Wednesday, 16 September 2015

New style PMQs?

The start to Jeremy Corbyn's first essay as leader of the opposition was not auspicious. The preamble to his first question to the prime minister today was surely the longest since the modern format began, longer even than Ed Miliband's. David Cameron's response was apparently constructive, but so had been his first session with the last Labour leader. Over the next few weeks, the exchanges had swiftly degenerated into the habitual Punch-and-Judy show. So one should suspend judgment on Cameron v Corbyn until the clocks go back at least.
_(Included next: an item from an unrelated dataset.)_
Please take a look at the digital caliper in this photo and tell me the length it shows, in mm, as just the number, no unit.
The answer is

There was also a repeat of classic point-missing by Cameron. Corbyn's first three questions concerned the genuine cases of those people who were in work but yet had difficulties in maintaining decent living conditions. It is not enough to say that there are more people at work in this country than ever before. The government must either set a genuine living wage, maintain tax credits which are in effect a subsidy to employers paying low wages or move to reduce the costs - such as rent - which disproportionately affect the low paid. On the last, the message from the prime minister seemed to be that his governments had moved to make it easier to buy ones first home, another case of a missed point.

The innovation of naming members of the public who originated questions was striking, but could become tedious over time. I also predict that Conservative members will parody it if it persists. Besides, how many of the Maries cited as ordinary voters are in reality more part of the political process (e.g. trade union organisers, as the new leader himself once was) than Corbyn implied?
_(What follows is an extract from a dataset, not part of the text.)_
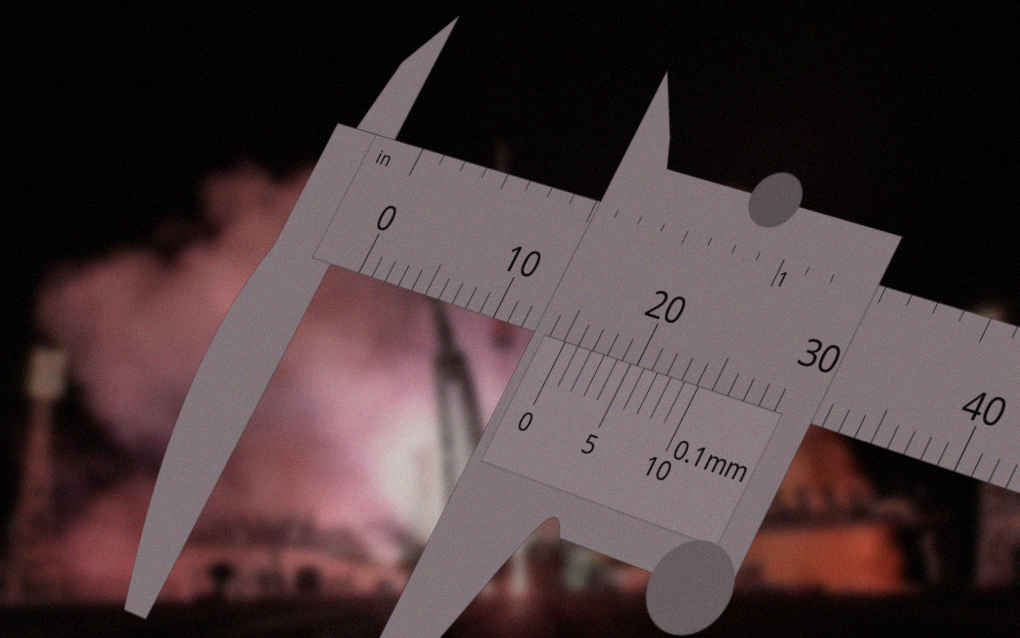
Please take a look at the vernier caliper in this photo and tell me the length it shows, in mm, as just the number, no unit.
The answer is 15.1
On the positive side, it was refreshing to see a leader of the opposition who actually listened to the answers and tailored his follow-up questions accordingly. Sticking rigidly to a script has been the bane of question times, not only at noon on Wednesday.
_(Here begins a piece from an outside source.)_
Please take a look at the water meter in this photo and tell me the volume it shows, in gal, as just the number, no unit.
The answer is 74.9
It has been stated that Corbyn intends to share his duties at PMQs with other members of his front-bench team. As one who urged a similar move on Liberal Democrats when Paddy Ashdown was originally elected leader, I can hardly object to that. My rationale then was not only to make better-known members of a small parliamentary party which was receiving little media coverage, but also to help dispel the myth of the Great Leader who knows everything, bringing to the fore experts on their subject. The first reason clearly does not apply to the Labour Party, but the second does.

On balance, it has been a promising start. It will be worth watching in future, especially if Corbyn keeps his questions short and sharp. I admired his style of incisive questioning when he was a back-bencher, especially when he exposed the differences with the then leadership of his own party, and trust he will revert to that style.